:: WHAT TO PRODUCE ::
I would like the records restated word for word, without the pictures.

:: DATA EXTRACTS ::
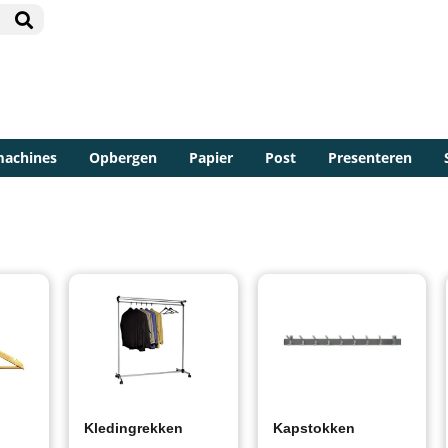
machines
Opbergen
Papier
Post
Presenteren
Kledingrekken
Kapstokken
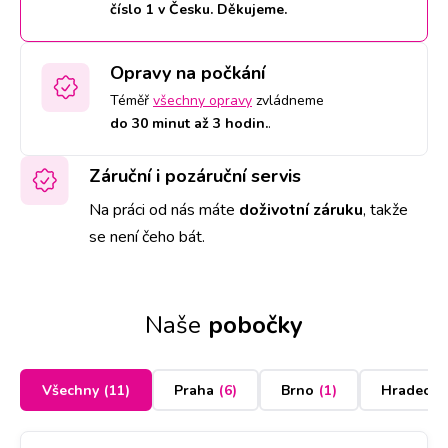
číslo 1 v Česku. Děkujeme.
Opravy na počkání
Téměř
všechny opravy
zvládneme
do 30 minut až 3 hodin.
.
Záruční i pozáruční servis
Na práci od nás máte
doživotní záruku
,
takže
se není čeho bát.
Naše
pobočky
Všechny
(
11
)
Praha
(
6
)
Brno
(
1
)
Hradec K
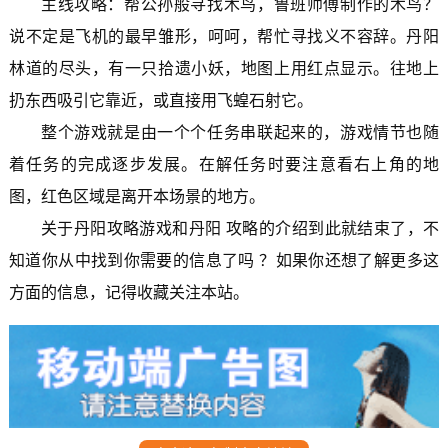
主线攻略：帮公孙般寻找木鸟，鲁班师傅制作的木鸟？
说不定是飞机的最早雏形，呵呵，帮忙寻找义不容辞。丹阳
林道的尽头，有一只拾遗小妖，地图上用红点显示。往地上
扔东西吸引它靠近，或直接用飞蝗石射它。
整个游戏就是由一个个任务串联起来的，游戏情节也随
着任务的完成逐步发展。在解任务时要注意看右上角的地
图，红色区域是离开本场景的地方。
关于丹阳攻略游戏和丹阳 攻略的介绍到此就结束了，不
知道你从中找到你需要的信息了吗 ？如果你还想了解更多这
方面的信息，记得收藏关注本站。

:: OUTPUT BELOW ::
machines
Opbergen
Papier
Post
Presenteren
Kledingrekken
Kapstokken
číslo 1 v Česku. Děkujeme.
Opravy na počkání
Téměř
všechny opravy
zvládneme
do 30 minut až 3 hodin.
.
Záruční i pozáruční servis
Na práci od nás máte
doživotní záruku
,
takže
se není čeho bát.
Naše
pobočky
Všechny
(
11
)
Praha
(
6
)
Brno
(
1
)
Hradec K
主线攻略：帮公孙般寻找木鸟，鲁班师傅制作的木鸟？
说不定是飞机的最早雏形，呵呵，帮忙寻找义不容辞。丹阳
林道的尽头，有一只拾遗小妖，地图上用红点显示。往地上
扔东西吸引它靠近，或直接用飞蝗石射它。
整个游戏就是由一个个任务串联起来的，游戏情节也随
着任务的完成逐步发展。在解任务时要注意看右上角的地
图，红色区域是离开本场景的地方。
关于丹阳攻略游戏和丹阳 攻略的介绍到此就结束了，不
知道你从中找到你需要的信息了吗 ？如果你还想了解更多这
方面的信息，记得收藏关注本站。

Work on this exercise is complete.